(Text extracted from each page)
************

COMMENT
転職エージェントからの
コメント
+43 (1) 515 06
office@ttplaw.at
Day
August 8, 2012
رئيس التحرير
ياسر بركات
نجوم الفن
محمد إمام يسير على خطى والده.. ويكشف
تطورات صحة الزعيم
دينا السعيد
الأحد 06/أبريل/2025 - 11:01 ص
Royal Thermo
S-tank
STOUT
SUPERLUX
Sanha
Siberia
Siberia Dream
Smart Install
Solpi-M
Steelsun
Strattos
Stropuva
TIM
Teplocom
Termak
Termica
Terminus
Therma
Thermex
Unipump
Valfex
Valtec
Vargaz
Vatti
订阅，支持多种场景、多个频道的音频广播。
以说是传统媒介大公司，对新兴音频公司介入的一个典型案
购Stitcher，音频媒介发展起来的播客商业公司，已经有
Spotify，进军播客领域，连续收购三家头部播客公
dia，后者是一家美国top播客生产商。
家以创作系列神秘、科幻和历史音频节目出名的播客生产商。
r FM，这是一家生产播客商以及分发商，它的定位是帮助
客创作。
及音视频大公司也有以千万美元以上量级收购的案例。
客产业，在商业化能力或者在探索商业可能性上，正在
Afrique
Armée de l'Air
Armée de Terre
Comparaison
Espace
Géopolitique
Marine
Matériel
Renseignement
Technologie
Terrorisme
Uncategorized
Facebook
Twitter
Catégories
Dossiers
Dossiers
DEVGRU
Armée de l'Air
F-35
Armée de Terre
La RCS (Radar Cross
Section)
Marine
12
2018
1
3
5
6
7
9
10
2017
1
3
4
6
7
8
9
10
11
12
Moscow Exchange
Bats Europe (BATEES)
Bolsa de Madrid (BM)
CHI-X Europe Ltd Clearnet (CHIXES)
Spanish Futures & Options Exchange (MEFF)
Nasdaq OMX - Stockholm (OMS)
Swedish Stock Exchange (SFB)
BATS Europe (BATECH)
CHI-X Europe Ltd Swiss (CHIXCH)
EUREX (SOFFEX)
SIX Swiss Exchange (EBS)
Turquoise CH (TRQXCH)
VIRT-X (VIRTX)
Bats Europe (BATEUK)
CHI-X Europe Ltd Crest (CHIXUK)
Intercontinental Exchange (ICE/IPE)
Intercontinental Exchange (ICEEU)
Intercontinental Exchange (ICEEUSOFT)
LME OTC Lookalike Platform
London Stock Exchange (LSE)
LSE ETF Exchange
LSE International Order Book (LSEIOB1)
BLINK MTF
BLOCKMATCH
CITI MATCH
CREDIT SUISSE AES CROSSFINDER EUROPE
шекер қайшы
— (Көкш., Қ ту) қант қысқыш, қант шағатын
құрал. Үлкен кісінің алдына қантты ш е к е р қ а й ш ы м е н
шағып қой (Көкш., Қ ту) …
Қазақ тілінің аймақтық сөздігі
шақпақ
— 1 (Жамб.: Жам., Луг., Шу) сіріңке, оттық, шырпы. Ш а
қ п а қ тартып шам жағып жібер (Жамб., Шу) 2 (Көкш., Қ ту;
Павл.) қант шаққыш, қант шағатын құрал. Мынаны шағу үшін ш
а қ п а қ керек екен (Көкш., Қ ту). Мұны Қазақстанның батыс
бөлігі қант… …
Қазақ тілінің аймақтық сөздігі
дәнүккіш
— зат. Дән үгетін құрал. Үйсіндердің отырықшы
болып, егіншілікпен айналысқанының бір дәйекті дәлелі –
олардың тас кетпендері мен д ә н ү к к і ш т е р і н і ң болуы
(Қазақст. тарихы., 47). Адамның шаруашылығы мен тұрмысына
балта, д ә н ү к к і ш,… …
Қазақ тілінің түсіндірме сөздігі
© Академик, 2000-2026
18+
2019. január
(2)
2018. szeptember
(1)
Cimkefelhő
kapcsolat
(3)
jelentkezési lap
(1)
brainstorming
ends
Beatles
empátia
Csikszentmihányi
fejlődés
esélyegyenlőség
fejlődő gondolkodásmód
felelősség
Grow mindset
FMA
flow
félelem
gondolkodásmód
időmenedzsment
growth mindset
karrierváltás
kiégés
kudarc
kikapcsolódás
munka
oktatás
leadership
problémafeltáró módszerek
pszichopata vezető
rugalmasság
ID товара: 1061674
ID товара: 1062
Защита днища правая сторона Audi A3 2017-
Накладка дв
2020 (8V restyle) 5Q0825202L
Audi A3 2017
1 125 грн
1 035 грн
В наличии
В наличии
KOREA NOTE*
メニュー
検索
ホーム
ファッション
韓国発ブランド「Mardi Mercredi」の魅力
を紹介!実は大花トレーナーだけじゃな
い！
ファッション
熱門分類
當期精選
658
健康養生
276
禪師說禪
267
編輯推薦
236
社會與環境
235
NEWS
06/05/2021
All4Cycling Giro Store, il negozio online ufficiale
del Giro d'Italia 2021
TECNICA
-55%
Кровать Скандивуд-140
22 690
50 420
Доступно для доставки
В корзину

************

→ **EXERCISE OBJECTIVE**: Reproduce the lines of the items exactly, from the first line through the line containing "Siberia Dream", with both of those lines included.

→ **ANSWER TO THIS EXERCISE**:
COMMENT
転職エージェントからの
コメント
+43 (1) 515 06
office@ttplaw.at
Day
August 8, 2012
رئيس التحرير
ياسر بركات
نجوم الفن
محمد إمام يسير على خطى والده.. ويكشف
تطورات صحة الزعيم
دينا السعيد
الأحد 06/أبريل/2025 - 11:01 ص
Royal Thermo
S-tank
STOUT
SUPERLUX
Sanha
Siberia
Siberia Dream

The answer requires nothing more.